● Passage to read
================

Thursday, May 17, 2012

Butt-Fugly Building of the Week-- May 17th

1352 Lofts

1352 South Street

Ugh.
                      This is one of those crazy buildings where cool-looking on the inside trades off for ridiculous looking on the outside. This crazy motherfucker of a building stands as an ugly gravestone for the mid 2000's housing boom. Though highly anticipated when it was built, the end result ended up looking like horsetrash and caused way more trouble than it was worth.
                     Just look at this asswall. The facade can't make up its mind. It can't decide if it wants to be brick, glass, black panels, or exposed concrete. The big-ass openings for the big-ass balconies look dumb.. like they forgot to finish the rest of the brick. The units inside look pretty damn awesome but the exterior suffers as a result. Oh and they named the building after its address, which I hate.

================

● Provided information
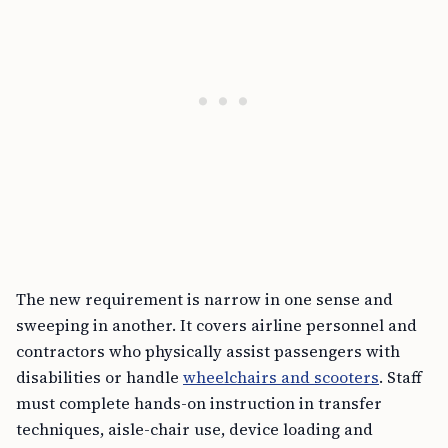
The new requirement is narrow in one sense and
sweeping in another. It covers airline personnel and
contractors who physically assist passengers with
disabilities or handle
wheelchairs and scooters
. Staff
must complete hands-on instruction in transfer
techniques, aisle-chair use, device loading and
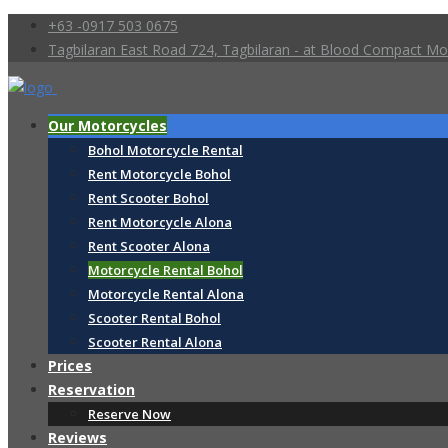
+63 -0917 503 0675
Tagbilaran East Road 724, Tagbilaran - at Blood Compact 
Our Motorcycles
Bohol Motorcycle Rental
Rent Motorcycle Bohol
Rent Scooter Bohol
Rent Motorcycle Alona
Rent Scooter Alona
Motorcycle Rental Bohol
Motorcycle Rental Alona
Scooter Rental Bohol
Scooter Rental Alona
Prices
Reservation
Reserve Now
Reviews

================

● Problems to work on
- 1) Copy the post about 1352 Lofts from "Just look at" up to and including "which I hate.".
- 2) Answer these questions using the post about 1352 Lofts.
(a) What street address is given for 1352 Lofts?
(b) According to the post, the building stands as a gravestone for what?
(c) Which four materials can the facade not decide between?

● Exercise results
- 1)
Just look at this asswall. The facade can't make up its mind. It can't decide if it wants to be brick, glass, black panels, or exposed concrete. The big-ass openings for the big-ass balconies look dumb.. like they forgot to finish the rest of the brick. The units inside look pretty damn awesome but the exterior suffers as a result. Oh and they named the building after its address, which I hate.

- 2)
(a) 1352 South Street
(b) The mid 2000's housing boom
(c) Brick, glass, black panels, or exposed concrete